(TASK INPUTS)

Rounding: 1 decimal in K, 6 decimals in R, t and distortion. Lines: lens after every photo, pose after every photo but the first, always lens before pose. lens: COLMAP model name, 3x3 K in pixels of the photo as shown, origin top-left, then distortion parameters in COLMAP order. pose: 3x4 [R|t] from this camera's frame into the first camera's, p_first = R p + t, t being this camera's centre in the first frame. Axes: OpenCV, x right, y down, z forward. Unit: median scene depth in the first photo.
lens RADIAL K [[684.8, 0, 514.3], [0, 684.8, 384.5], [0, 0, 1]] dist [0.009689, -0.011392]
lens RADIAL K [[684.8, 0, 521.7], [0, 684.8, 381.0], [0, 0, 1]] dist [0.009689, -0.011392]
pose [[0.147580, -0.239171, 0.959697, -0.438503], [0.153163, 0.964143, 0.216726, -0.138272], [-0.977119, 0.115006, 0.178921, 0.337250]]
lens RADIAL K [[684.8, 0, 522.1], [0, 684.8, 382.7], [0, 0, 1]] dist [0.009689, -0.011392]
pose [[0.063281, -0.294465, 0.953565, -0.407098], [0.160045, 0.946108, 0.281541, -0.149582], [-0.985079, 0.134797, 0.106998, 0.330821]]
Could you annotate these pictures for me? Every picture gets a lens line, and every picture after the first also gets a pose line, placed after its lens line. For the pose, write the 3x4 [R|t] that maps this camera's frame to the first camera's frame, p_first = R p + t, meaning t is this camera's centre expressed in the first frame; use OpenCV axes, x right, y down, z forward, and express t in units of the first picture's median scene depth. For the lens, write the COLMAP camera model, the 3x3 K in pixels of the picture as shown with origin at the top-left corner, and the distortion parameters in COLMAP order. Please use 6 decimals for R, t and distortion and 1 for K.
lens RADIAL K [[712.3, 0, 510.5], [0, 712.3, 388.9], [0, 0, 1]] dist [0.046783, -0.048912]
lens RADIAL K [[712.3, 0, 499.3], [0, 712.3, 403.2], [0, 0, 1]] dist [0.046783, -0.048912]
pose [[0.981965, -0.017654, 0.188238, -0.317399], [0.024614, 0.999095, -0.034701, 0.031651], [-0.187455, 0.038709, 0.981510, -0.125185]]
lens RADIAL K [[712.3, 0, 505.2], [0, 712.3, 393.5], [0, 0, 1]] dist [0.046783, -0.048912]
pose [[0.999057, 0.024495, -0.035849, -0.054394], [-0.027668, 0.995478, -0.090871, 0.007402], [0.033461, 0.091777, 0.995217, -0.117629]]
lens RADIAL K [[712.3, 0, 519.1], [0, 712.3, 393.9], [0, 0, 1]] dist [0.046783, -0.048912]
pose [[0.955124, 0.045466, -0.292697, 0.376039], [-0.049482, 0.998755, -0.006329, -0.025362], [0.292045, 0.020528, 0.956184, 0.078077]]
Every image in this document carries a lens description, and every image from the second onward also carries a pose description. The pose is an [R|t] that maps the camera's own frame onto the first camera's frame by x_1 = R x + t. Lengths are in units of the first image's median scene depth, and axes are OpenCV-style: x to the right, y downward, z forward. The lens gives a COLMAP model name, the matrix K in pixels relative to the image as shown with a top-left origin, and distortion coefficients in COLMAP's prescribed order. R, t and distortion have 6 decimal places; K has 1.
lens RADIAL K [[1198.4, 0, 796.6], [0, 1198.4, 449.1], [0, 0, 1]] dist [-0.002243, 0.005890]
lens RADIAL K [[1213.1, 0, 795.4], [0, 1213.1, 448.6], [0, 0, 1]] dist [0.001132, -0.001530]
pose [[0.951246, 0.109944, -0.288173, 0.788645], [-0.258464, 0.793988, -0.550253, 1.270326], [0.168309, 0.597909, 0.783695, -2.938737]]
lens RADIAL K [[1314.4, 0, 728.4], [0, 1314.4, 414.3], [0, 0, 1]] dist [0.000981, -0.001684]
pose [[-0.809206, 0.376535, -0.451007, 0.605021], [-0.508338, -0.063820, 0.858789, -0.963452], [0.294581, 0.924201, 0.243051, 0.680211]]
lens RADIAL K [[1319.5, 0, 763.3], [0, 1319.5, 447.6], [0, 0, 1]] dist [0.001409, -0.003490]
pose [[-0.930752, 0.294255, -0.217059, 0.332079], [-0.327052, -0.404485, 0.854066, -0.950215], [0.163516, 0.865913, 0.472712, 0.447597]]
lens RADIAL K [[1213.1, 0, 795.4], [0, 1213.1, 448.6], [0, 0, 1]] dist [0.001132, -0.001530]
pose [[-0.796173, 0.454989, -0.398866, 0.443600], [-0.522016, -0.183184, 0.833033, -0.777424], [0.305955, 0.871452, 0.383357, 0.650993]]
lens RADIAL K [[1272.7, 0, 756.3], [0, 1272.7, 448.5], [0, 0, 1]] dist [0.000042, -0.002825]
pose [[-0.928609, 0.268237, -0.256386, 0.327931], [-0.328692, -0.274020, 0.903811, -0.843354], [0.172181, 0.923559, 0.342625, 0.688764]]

(End TASK INPUTS)

* **ACTION ITEM**: Set down the entries again, exactly as they stand above.

* **EXPECTED ANSWER**:
Rounding: 1 decimal in K, 6 decimals in R, t and distortion. Lines: lens after every photo, pose after every photo but the first, always lens before pose. lens: COLMAP model name, 3x3 K in pixels of the photo as shown, origin top-left, then distortion parameters in COLMAP order. pose: 3x4 [R|t] from this camera's frame into the first camera's, p_first = R p + t, t being this camera's centre in the first frame. Axes: OpenCV, x right, y down, z forward. Unit: median scene depth in the first photo.
lens RADIAL K [[684.8, 0, 514.3], [0, 684.8, 384.5], [0, 0, 1]] dist [0.009689, -0.011392]
lens RADIAL K [[684.8, 0, 521.7], [0, 684.8, 381.0], [0, 0, 1]] dist [0.009689, -0.011392]
pose [[0.147580, -0.239171, 0.959697, -0.438503], [0.153163, 0.964143, 0.216726, -0.138272], [-0.977119, 0.115006, 0.178921, 0.337250]]
lens RADIAL K [[684.8, 0, 522.1], [0, 684.8, 382.7], [0, 0, 1]] dist [0.009689, -0.011392]
pose [[0.063281, -0.294465, 0.953565, -0.407098], [0.160045, 0.946108, 0.281541, -0.149582], [-0.985079, 0.134797, 0.106998, 0.330821]]
Could you annotate these pictures for me? Every picture gets a lens line, and every picture after the first also gets a pose line, placed after its lens line. For the pose, write the 3x4 [R|t] that maps this camera's frame to the first camera's frame, p_first = R p + t, meaning t is this camera's centre expressed in the first frame; use OpenCV axes, x right, y down, z forward, and express t in units of the first picture's median scene depth. For the lens, write the COLMAP camera model, the 3x3 K in pixels of the picture as shown with origin at the top-left corner, and the distortion parameters in COLMAP order. Please use 6 decimals for R, t and distortion and 1 for K.
lens RADIAL K [[712.3, 0, 510.5], [0, 712.3, 388.9], [0, 0, 1]] dist [0.046783, -0.048912]
lens RADIAL K [[712.3, 0, 499.3], [0, 712.3, 403.2], [0, 0, 1]] dist [0.046783, -0.048912]
pose [[0.981965, -0.017654, 0.188238, -0.317399], [0.024614, 0.999095, -0.034701, 0.031651], [-0.187455, 0.038709, 0.981510, -0.125185]]
lens RADIAL K [[712.3, 0, 505.2], [0, 712.3, 393.5], [0, 0, 1]] dist [0.046783, -0.048912]
pose [[0.999057, 0.024495, -0.035849, -0.054394], [-0.027668, 0.995478, -0.090871, 0.007402], [0.033461, 0.091777, 0.995217, -0.117629]]
lens RADIAL K [[712.3, 0, 519.1], [0, 712.3, 393.9], [0, 0, 1]] dist [0.046783, -0.048912]
pose [[0.955124, 0.045466, -0.292697, 0.376039], [-0.049482, 0.998755, -0.006329, -0.025362], [0.292045, 0.020528, 0.956184, 0.078077]]
Every image in this document carries a lens description, and every image from the second onward also carries a pose description. The pose is an [R|t] that maps the camera's own frame onto the first camera's frame by x_1 = R x + t. Lengths are in units of the first image's median scene depth, and axes are OpenCV-style: x to the right, y downward, z forward. The lens gives a COLMAP model name, the matrix K in pixels relative to the image as shown with a top-left origin, and distortion coefficients in COLMAP's prescribed order. R, t and distortion have 6 decimal places; K has 1.
lens RADIAL K [[1198.4, 0, 796.6], [0, 1198.4, 449.1], [0, 0, 1]] dist [-0.002243, 0.005890]
lens RADIAL K [[1213.1, 0, 795.4], [0, 1213.1, 448.6], [0, 0, 1]] dist [0.001132, -0.001530]
pose [[0.951246, 0.109944, -0.288173, 0.788645], [-0.258464, 0.793988, -0.550253, 1.270326], [0.168309, 0.597909, 0.783695, -2.938737]]
lens RADIAL K [[1314.4, 0, 728.4], [0, 1314.4, 414.3], [0, 0, 1]] dist [0.000981, -0.001684]
pose [[-0.809206, 0.376535, -0.451007, 0.605021], [-0.508338, -0.063820, 0.858789, -0.963452], [0.294581, 0.924201, 0.243051, 0.680211]]
lens RADIAL K [[1319.5, 0, 763.3], [0, 1319.5, 447.6], [0, 0, 1]] dist [0.001409, -0.003490]
pose [[-0.930752, 0.294255, -0.217059, 0.332079], [-0.327052, -0.404485, 0.854066, -0.950215], [0.163516, 0.865913, 0.472712, 0.447597]]
lens RADIAL K [[1213.1, 0, 795.4], [0, 1213.1, 448.6], [0, 0, 1]] dist [0.001132, -0.001530]
pose [[-0.796173, 0.454989, -0.398866, 0.443600], [-0.522016, -0.183184, 0.833033, -0.777424], [0.305955, 0.871452, 0.383357, 0.650993]]
lens RADIAL K [[1272.7, 0, 756.3], [0, 1272.7, 448.5], [0, 0, 1]] dist [0.000042, -0.002825]
pose [[-0.928609, 0.268237, -0.256386, 0.327931], [-0.328692, -0.274020, 0.903811, -0.843354], [0.172181, 0.923559, 0.342625, 0.688764]]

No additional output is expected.